PROBLEM REQUIREMENTS:
Working through the lines below, return each one that holds "time".

******

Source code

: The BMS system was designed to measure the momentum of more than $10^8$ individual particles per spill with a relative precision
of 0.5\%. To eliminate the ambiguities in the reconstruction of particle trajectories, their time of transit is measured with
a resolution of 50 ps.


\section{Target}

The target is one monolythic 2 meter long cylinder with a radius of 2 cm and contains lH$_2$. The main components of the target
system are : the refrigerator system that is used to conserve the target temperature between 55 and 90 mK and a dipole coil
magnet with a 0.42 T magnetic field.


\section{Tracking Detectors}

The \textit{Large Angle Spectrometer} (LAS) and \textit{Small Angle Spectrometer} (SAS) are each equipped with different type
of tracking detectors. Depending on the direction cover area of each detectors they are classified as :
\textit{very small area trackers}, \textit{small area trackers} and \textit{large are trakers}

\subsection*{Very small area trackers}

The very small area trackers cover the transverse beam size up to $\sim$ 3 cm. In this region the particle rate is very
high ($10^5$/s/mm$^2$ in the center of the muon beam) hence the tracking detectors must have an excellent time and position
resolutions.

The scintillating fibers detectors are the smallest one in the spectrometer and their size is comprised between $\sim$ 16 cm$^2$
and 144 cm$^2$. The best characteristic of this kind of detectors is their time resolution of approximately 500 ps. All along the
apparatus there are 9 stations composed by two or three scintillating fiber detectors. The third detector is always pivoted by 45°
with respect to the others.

******

EXERCISE OUTPUT:
of 0.5\%. To eliminate the ambiguities in the reconstruction of particle trajectories, their time of transit is measured with
high ($10^5$/s/mm$^2$ in the center of the muon beam) hence the tracking detectors must have an excellent time and position
and 144 cm$^2$. The best characteristic of this kind of detectors is their time resolution of approximately 500 ps. All along the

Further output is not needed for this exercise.